### SUPPLIED RECORDS
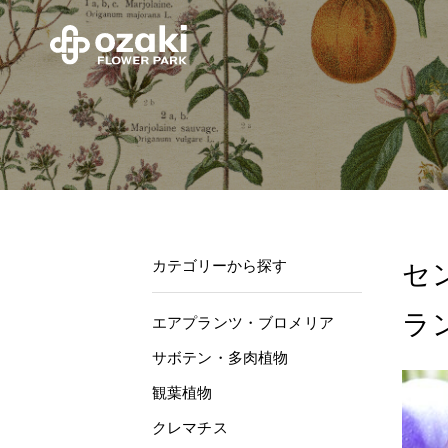
カテゴリーから探す
セ
ラ
エアプランツ・ブロメリア
サボテン・多肉植物
観葉植物
クレマチス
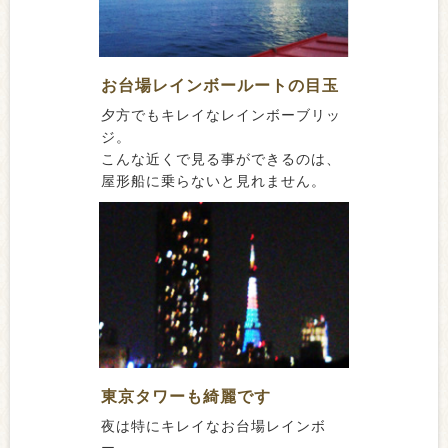
お台場レインボールートの目玉
夕方でもキレイなレインボーブリッ
ジ。
こんな近くで見る事ができるのは、
屋形船に乗らないと見れません。
東京タワーも綺麗です
夜は特にキレイなお台場レインボ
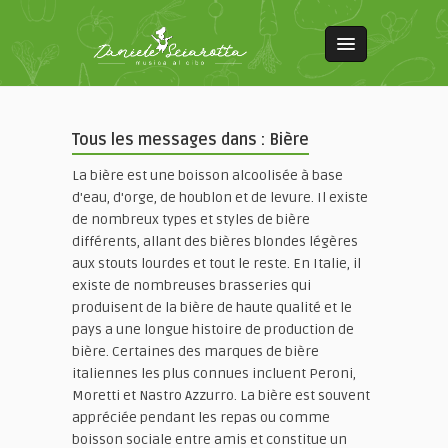
Tous les messages dans : Bière
La bière est une boisson alcoolisée à base
d'eau, d'orge, de houblon et de levure. Il existe
de nombreux types et styles de bière
différents, allant des bières blondes légères
aux stouts lourdes et tout le reste. En Italie, il
existe de nombreuses brasseries qui
produisent de la bière de haute qualité et le
pays a une longue histoire de production de
bière. Certaines des marques de bière
italiennes les plus connues incluent Peroni,
Moretti et Nastro Azzurro. La bière est souvent
appréciée pendant les repas ou comme
boisson sociale entre amis et constitue un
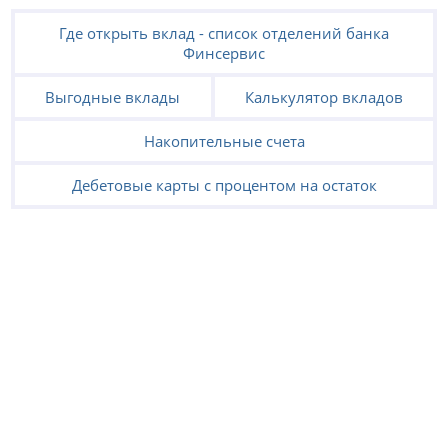
Где открыть вклад - список отделений банка
Финсервис
Выгодные вклады
Калькулятор вкладов
Накопительные счета
Дебетовые карты с процентом на остаток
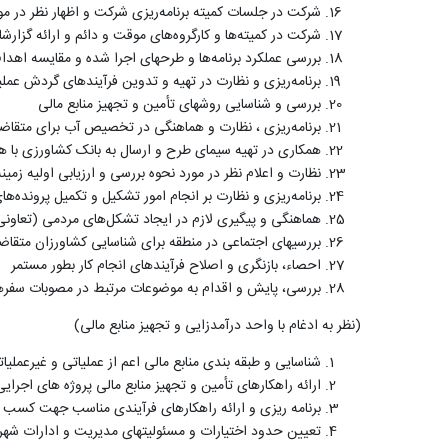
شرکت در جلسات کمیته برنامه‌ریزی شرکت و اظهار نظر در مور
شرکت در کمیته‌ها و کارگروه‌های موقت و دائم و ارائه گزارشا
بررسی عملکرد برنامه‌ها و طرحهای اجرا شده و مقایسه اهدا
برنامه‌ریزی و نظارت در تهیه و تدوین فرآیندهای گردش عم
بررسی و شناسایی روشهای تأمین و تجهیز منابع مالی
برنامه‌ریزی ، نظارت و هماهنگی در تخصیص آب برای متقاضیان
همکاری در تهیه سیمای طرح و ارسال به بانک کشاورزی با ه
نظارت و اعلام نظر در مورد نحوه بررسی و ارزیابی اولیه زمی
برنامه‌ریزی و نظارت بر انجام امور تشکیل و تکمیل پرونده‌ها
هماهنگی و پیگیری لازم در ایجاد تشکل‌های مردمی (تعاونی‌
بررسیهای اجتماعی در منطقه برای شناسایی کشاورزان متق
احصاء، بازنگری و اصلاح فرآیندهای انجام کار بطور مستمر
بررسی، پایش و اقدام به موضوعات مرتبط در مصوبات سفر
(نظر به ادغام با واحد درآمدزایی و تجهیز منابع مالی)
شناسایی و طبقه بندی منابع مالی اعم از عملیاتی و غیرعملیا
ارائه راهکارهای تأمین و تجهیز منابع مالی پروژه های اجرا
برنامه ریزی و ارائه راهکارهای فرآیندی مناسب جهت کسب 
تعیین حدود اختیارات و مسئولیتهای مدیریت و ادارات شهر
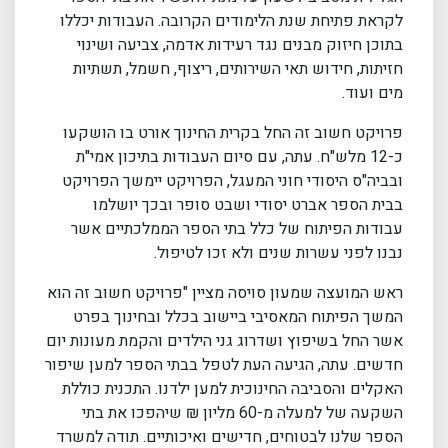
לקראת פתיחת שנת הלימודים הקרובה. העבודות יכללו
בתוכן חיזוק מבנים נגד רעידות אדמה, צביעה ושינוי
חזיתות, חידוש תאי השירותים, ריצוף, חשמל, תשתיות
מים ועוד.
פרויקט חשוב זה החל בקרית החינוך אורט בו הושקעו
כ-12 מלש"ח. עתה, עם סיום העבודות בתיכון אמי"ת
ובביה"ס היסודי חוני המעגל, הפרויקט יימשך הפרויקט
בבית הספר אברט יסודי ושבט סופר ובכך יושלמו
עבודות הפיתוח של כלל בתי הספר הממלכתיים אשר
נבנו לפני עשרות שנים ולא זכו לטיפול.
ראש המועצה שמעון סויסה מציין "פרויקט חשוב זה הוא
המשך הפיתוח המאסיבי ביישוב בכלל ובחינוך בפרט
אשר החל בשיפוץ ושדרוג גני הילדים והקמת מעונות יום
חדשים. עתה, הגיעה העת לטפל בבתי הספר למען שיפור
האקלים והסביבה החינוכית למען ילדנו. התכנית כוללת
השקעה של למעלה מ-60 מליון ₪ שיהפכו את בתי
הספר שלנו לבטוחים, חדישים ואיכותיים. תודה למשרד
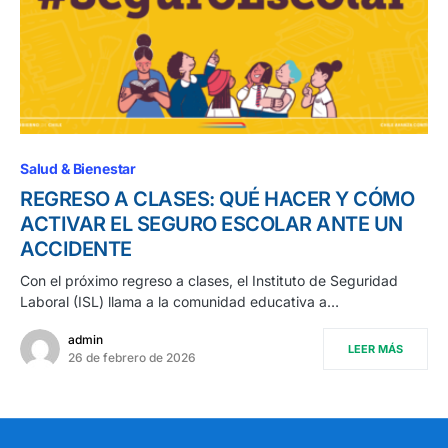
Salud & Bienestar
REGRESO A CLASES: QUÉ HACER Y CÓMO
ACTIVAR EL SEGURO ESCOLAR ANTE UN
ACCIDENTE
Con el próximo regreso a clases, el Instituto de Seguridad
Laboral (ISL) llama a la comunidad educativa a…
admin
LEER MÁS
26 de febrero de 2026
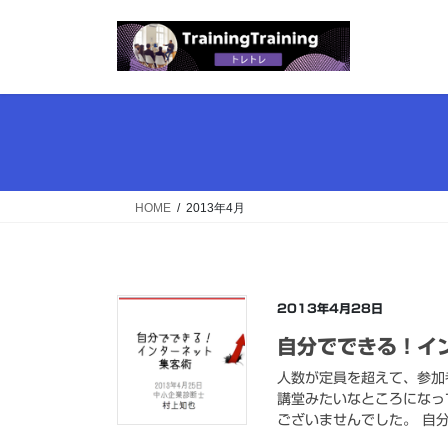
コ
ナ
ン
ビ
テ
ゲ
ン
ー
ツ
シ
へ
ョ
ス
ン
キ
に
ッ
移
HOME
2013年4月
プ
動
2013年4月28日
自分でできる！イ
人数が定員を超えて、参加
講堂みたいなところになっ
ございませんでした。 自分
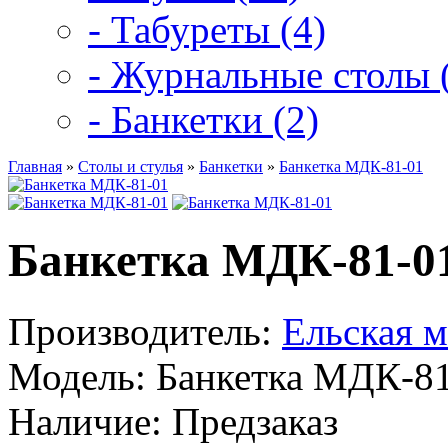
- Табуреты (4)
- Журнальные столы 
- Банкетки (2)
Главная
»
Столы и стулья
»
Банкетки
»
Банкетка МДК-81-01
Банкетка МДК-81-0
Производитель:
Ельская м
Модель:
Банкетка МДК-81
Наличие:
Предзаказ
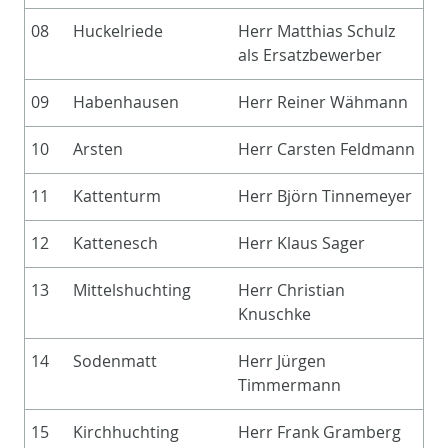
08
Huckelriede
Herr Matthias Schulz
als Ersatzbewerber
09
Habenhausen
Herr Reiner Wähmann
10
Arsten
Herr Carsten Feldmann
11
Kattenturm
Herr Björn Tinnemeyer
12
Kattenesch
Herr Klaus Sager
13
Mittelshuchting
Herr Christian
Knuschke
14
Sodenmatt
Herr Jürgen
Timmermann
15
Kirchhuchting
Herr Frank Gramberg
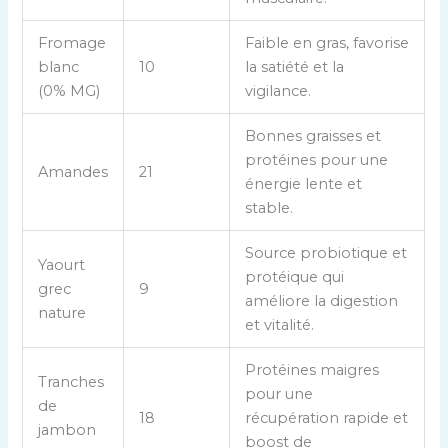
a
u
Fromage
Faible en gras, favorise
d
blanc
10
la satiété et la
e
(0% MG)
vigilance.
s
a
Bonnes graisses et
l
protéines pour une
Amandes
21
i
énergie lente et
m
stable.
e
n
Source probiotique et
Yaourt
t
protéique qui
grec
9
s
améliore la digestion
nature
r
et vitalité.
i
Protéines maigres
c
Tranches
pour une
h
de
18
récupération rapide et
e
jambon
boost de
s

### PROBLEM DETAILS
Make an exact copy of the lines above, beginning with the line with "appréciée pendant les repas ou comme" and ending with the line with "شناسایی و طبقه", and keep the pictures out of it.

### YOUR RESPONSE
appréciée pendant les repas ou comme
boisson sociale entre amis et constitue un
Где открыть вклад - список отделений банка
Финсервис
Выгодные вклады
Калькулятор вкладов
Накопительные счета
Дебетовые карты с процентом на остаток
شرکت در جلسات کمیته برنامه‌ریزی شرکت و اظهار نظر در مور
شرکت در کمیته‌ها و کارگروه‌های موقت و دائم و ارائه گزارشا
بررسی عملکرد برنامه‌ها و طرحهای اجرا شده و مقایسه اهدا
برنامه‌ریزی و نظارت در تهیه و تدوین فرآیندهای گردش عم
بررسی و شناسایی روشهای تأمین و تجهیز منابع مالی
برنامه‌ریزی ، نظارت و هماهنگی در تخصیص آب برای متقاضیان
همکاری در تهیه سیمای طرح و ارسال به بانک کشاورزی با ه
نظارت و اعلام نظر در مورد نحوه بررسی و ارزیابی اولیه زمی
برنامه‌ریزی و نظارت بر انجام امور تشکیل و تکمیل پرونده‌ها
هماهنگی و پیگیری لازم در ایجاد تشکل‌های مردمی (تعاونی‌
بررسیهای اجتماعی در منطقه برای شناسایی کشاورزان متق
احصاء، بازنگری و اصلاح فرآیندهای انجام کار بطور مستمر
بررسی، پایش و اقدام به موضوعات مرتبط در مصوبات سفر
(نظر به ادغام با واحد درآمدزایی و تجهیز منابع مالی)
شناسایی و طبقه بندی منابع مالی اعم از عملیاتی و غیرعملیا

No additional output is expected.